Jail House Rock
How the "Shpoler Zeide's Niggun" continues to rescue Jews in jail today
This story begins very slowly.
The Riker's Island jail room had been silent for a long time.
Suddenly, in a corner of the ceiling, a spider ceased weaving
its web as a key turned in a lock.
The door opened.
In filed several men with guns in their holsters.
Already seated in the room was a man in black hat and black coat,
who smiled at the guards.
None of the armed men had ever seen him before, but they had been
briefed about his mission. So they smiled back and unobtrusively
took their seats around the perimeter of the room.
One of them spotted the spider and its web as he looked up at the
ceiling.
Nobody knew what to expect.
Soon, other sounds filled the room.
Thirty men entered.
Coughing.
Scuffling sneakers.
Chewing gum.
Sneezing.
Moving chairs.
Then the silence fell again.
The spider went back to its work.
All eyes were upon the man in black hat.
It was not at all unexpected that he opened his mouth to say,
"Shalom Aleichem."
"Aleichem shalom," the Jewish inmates said back to him.
The man in black introduced himself.
He introduced why he was there.
He introduced the story of Chanukah.
He introduced the subject of niggunim (wordless chasidic songs),
which was another way to introduce the inmates to their Jewish
souls, although, in truth, some of them, who already wore
yarmulkes and tzitzit, needed no introduction.
Still it came to most of them as a culture shock that this man
in black, who had come there as part of an ongoing prison
outreach program sponsored by the Lubavitch Youth Organization
(LYO), had arrived a week before Chanukah and was telling them
what, of all things, a niggun was.
He told them the story behind the "Shpoler Zeide's Niggun," which
in its way touched every men in that room.
As one version of the story goes, the Shpoler Zeide [1] wanted
to save a Jew who was thrown into a deep pit in prison for not
paying his taxes.

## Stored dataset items
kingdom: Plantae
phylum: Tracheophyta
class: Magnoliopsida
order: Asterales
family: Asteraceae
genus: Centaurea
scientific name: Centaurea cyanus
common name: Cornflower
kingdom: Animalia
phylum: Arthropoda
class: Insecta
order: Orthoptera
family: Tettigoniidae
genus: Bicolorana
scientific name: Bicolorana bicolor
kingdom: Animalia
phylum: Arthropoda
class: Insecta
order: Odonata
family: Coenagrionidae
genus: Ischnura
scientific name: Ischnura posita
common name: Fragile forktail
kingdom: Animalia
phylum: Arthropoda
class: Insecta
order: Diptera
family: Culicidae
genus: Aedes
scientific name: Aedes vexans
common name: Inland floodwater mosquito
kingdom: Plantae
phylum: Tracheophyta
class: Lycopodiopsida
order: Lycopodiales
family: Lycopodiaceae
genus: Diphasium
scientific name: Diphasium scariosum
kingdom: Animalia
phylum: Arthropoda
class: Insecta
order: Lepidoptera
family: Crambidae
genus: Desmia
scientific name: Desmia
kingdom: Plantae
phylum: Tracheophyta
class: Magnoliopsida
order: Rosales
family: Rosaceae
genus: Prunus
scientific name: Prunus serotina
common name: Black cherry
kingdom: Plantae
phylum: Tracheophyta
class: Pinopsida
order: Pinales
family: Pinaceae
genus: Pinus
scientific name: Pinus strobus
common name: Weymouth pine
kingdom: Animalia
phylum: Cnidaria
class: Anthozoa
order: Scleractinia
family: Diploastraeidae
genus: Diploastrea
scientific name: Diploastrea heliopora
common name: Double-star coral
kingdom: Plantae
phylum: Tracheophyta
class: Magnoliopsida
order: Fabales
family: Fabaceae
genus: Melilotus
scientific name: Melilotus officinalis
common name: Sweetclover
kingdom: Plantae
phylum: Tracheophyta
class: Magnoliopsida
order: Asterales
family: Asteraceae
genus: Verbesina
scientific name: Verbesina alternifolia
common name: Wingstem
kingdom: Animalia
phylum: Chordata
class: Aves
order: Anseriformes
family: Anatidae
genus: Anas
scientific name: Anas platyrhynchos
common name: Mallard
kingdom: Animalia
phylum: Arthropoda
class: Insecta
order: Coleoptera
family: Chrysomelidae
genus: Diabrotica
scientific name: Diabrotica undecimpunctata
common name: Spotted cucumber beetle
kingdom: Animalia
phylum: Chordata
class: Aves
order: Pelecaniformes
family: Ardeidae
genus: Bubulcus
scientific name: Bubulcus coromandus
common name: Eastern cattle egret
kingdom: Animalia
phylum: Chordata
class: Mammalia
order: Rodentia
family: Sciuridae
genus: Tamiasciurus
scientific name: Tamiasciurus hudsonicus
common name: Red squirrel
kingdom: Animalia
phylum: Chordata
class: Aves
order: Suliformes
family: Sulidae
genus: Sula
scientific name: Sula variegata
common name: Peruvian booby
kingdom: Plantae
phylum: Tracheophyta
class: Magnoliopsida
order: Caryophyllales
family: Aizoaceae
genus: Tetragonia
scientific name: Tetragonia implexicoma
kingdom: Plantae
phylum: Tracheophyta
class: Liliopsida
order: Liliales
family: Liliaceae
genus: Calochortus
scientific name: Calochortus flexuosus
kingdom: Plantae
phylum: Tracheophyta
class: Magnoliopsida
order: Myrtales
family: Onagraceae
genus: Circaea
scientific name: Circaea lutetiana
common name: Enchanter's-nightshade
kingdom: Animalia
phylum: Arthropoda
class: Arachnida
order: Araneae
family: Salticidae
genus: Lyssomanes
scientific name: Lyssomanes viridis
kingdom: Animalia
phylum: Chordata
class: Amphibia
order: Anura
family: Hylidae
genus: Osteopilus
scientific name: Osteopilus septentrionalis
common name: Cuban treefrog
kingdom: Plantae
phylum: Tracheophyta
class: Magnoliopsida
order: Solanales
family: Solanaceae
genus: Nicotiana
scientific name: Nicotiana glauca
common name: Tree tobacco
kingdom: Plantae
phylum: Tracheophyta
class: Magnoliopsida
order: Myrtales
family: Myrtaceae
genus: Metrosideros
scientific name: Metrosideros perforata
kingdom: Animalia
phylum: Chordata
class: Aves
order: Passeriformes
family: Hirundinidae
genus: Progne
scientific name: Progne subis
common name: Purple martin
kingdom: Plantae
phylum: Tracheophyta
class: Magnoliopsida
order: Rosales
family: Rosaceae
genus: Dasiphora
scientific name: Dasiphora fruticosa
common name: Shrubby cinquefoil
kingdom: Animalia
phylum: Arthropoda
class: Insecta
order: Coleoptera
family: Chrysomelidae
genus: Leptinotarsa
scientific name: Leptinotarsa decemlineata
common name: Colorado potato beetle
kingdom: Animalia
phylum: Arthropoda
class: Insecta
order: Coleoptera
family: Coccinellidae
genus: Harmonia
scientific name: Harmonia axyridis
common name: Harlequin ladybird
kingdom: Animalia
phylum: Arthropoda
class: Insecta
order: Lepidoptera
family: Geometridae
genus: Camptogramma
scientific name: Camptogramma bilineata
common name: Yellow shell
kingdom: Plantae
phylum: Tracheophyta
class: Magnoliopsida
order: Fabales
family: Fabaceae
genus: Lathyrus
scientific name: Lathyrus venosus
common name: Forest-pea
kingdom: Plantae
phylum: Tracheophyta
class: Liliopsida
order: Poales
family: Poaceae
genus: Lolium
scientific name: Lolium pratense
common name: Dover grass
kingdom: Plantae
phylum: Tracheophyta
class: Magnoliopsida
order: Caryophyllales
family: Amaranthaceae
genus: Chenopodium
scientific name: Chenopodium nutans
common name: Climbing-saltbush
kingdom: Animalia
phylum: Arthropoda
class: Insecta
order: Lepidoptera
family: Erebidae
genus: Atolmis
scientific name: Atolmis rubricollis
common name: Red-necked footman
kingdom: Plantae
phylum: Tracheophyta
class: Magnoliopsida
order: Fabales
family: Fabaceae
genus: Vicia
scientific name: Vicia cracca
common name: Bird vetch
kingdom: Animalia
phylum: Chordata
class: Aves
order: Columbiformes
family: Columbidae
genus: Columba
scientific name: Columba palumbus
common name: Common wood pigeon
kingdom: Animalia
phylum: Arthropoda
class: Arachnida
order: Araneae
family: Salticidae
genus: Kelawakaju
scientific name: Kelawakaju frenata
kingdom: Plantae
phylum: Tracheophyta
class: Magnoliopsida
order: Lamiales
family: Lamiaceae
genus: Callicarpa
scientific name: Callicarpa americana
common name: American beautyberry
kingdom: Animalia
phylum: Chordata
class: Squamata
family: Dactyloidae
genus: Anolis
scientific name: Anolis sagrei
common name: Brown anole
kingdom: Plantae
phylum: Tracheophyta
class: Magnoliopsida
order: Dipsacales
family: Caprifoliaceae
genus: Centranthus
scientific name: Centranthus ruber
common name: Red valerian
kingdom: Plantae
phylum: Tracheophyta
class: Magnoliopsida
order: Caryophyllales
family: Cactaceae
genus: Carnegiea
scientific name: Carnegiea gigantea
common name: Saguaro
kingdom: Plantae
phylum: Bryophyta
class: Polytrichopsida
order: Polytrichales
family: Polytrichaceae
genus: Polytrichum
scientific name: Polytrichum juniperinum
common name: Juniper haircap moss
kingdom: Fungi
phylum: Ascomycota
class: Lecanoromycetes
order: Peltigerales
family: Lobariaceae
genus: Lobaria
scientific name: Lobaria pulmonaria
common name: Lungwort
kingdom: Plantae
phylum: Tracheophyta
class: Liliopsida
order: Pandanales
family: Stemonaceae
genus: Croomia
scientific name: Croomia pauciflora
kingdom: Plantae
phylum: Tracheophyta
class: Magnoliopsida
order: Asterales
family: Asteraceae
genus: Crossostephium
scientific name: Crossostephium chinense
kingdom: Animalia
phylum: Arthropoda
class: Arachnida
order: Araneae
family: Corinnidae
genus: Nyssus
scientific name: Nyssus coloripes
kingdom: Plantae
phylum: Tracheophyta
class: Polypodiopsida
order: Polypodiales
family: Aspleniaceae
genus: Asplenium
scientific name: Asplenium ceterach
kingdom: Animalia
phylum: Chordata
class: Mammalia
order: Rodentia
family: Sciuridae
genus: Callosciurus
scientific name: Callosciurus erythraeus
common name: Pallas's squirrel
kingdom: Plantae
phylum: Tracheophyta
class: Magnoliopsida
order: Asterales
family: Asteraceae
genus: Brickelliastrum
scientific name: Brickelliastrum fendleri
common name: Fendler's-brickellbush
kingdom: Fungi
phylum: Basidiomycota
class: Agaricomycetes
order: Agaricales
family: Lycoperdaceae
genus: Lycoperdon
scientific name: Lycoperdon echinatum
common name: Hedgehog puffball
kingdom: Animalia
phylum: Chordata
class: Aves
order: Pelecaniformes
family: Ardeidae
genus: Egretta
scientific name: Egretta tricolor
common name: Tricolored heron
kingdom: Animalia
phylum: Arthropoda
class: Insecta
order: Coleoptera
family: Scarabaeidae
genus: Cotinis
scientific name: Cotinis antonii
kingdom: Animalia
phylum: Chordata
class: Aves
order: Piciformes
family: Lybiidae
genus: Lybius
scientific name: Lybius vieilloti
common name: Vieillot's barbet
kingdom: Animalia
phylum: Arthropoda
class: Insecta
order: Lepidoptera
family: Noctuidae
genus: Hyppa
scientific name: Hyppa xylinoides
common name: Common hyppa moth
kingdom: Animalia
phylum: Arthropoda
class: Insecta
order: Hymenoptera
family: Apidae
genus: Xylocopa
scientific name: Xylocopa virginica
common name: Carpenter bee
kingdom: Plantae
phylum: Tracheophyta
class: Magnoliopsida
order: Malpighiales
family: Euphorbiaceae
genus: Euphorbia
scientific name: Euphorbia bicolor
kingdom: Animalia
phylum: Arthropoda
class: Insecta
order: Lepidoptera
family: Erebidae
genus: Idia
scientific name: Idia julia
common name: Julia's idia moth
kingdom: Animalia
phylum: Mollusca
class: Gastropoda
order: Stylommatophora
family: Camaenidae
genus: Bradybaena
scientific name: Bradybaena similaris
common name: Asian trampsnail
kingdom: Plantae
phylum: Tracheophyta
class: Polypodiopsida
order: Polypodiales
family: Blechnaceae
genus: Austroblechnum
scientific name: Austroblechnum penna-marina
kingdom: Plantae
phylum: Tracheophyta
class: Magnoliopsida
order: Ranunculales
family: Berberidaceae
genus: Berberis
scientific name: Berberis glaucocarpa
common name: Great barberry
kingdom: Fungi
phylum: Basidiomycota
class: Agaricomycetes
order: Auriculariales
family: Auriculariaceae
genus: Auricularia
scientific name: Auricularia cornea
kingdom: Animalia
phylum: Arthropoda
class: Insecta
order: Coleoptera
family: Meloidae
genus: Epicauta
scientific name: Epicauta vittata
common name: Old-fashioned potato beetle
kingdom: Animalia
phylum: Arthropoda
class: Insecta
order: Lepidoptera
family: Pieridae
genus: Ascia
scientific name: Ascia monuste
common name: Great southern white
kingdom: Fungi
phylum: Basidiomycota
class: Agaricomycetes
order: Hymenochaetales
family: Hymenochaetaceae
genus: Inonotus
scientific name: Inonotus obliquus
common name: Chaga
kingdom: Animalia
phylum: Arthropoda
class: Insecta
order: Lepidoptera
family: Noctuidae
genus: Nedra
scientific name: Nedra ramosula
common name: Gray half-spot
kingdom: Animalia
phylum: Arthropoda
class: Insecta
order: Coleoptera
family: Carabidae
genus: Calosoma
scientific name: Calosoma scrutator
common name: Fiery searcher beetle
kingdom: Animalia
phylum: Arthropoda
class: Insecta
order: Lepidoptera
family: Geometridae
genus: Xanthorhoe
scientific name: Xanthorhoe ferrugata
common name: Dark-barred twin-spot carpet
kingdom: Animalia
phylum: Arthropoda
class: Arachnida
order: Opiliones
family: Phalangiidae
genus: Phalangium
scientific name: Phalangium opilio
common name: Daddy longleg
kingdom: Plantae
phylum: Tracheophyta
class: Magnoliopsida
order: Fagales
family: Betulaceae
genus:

## SHORT TASK A
Summarize the jail story in two sentences.
## SHORT TASK B
Give the stretch of the entries from their first line through the line containing "scientific name: Aedes vexans" as a Markdown table with the columns Row and Line, omitting blank lines.

## EXERCISE SOLUTION A
A week before Chanukah, a man in a black hat and coat, there as part of a prison outreach program sponsored by the Lubavitch Youth Organization, greeted thirty Jewish inmates in a Riker's Island jail room with "Shalom Aleichem." He introduced himself, the story of Chanukah and niggunim, or wordless chasidic songs, and told them the story behind the "Shpoler Zeide's Niggun," in which the Shpoler Zeide wanted to save a Jew thrown into a deep pit in prison for not paying his taxes.

## EXERCISE SOLUTION B
| Row | Line |
|---|---|
| 1 | kingdom: Plantae |
| 2 | phylum: Tracheophyta |
| 3 | class: Magnoliopsida |
| 4 | order: Asterales |
| 5 | family: Asteraceae |
| 6 | genus: Centaurea |
| 7 | scientific name: Centaurea cyanus |
| 8 | common name: Cornflower |
| 9 | kingdom: Animalia |
| 10 | phylum: Arthropoda |
| 11 | class: Insecta |
| 12 | order: Orthoptera |
| 13 | family: Tettigoniidae |
| 14 | genus: Bicolorana |
| 15 | scientific name: Bicolorana bicolor |
| 16 | kingdom: Animalia |
| 17 | phylum: Arthropoda |
| 18 | class: Insecta |
| 19 | order: Odonata |
| 20 | family: Coenagrionidae |
| 21 | genus: Ischnura |
| 22 | scientific name: Ischnura posita |
| 23 | common name: Fragile forktail |
| 24 | kingdom: Animalia |
| 25 | phylum: Arthropoda |
| 26 | class: Insecta |
| 27 | order: Diptera |
| 28 | family: Culicidae |
| 29 | genus: Aedes |
| 30 | scientific name: Aedes vexans |